Set during the 1833 canton split: a child from the countryside must carry an important message through Liestal during the bombardment. Amid smoke and confusion, the child discovers why the people of the Landschaft fought so fiercely for their own capital and their own voice — a story about the courage it takes to demand fairness.
In Dieter Stalder's museum, one ancient harmonium begins to play by itself. Each melody transports the child to a different era of Liestal's past — medieval markets, the 1356 earthquake, the arrival of the first train through the Hauenstein tunnel. The child must play the right notes on each instrument to find their way back to the present.

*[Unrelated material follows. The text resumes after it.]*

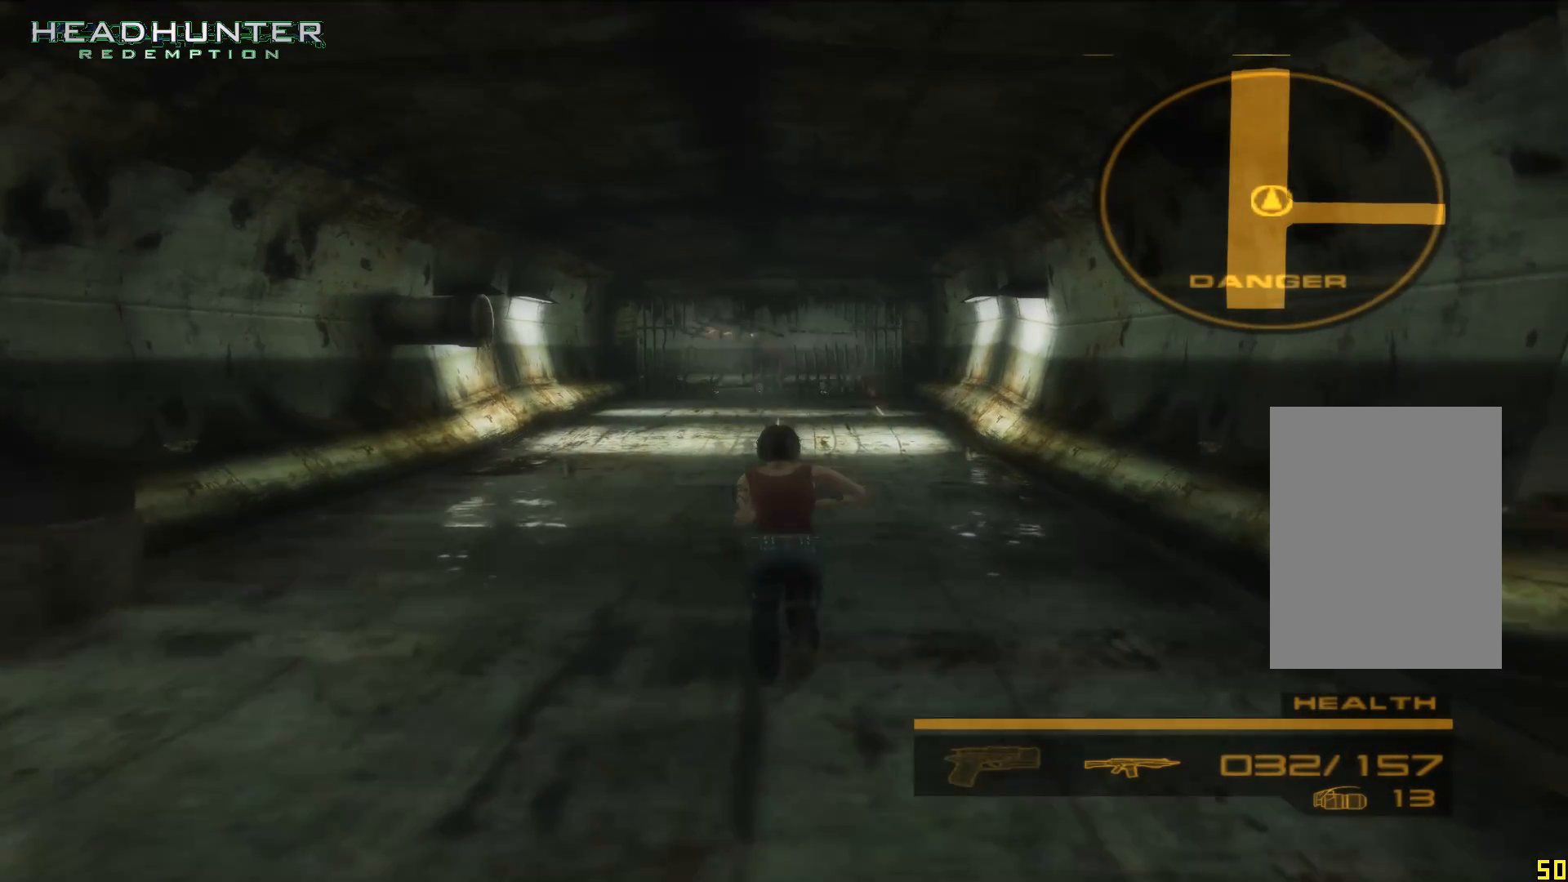
{"buttons": [], "left_stick": "up", "right_stick": "center", "events": []}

A shy child befriends a brook trout in the Orisbach stream that flows openly through town. Together they swim upstream through the Oristal gorge, encountering Jura limestone caves, small waterfalls, and ancient forests — learning why clean water matters and discovering that even the smallest stream connects a town to the wild heart of the mountains.
The story of the Hauenstein tunnel told through the eyes of a child whose parent works on the 1853 construction. When the child sneaks into the unfinished tunnel, they witness the dangers the workers face daily — flooding, darkness, and the constant threat of collapse — and must find their way out before the mountain closes in.
Liestal's coat of arms (the bishop's crozier) comes to life and argues with Basel's basilisk about which half-canton is better. A child must mediate the centuries-old rivalry and find what the two halves share — discovering that the bond between city and countryside is stronger than the pride that keeps them apart.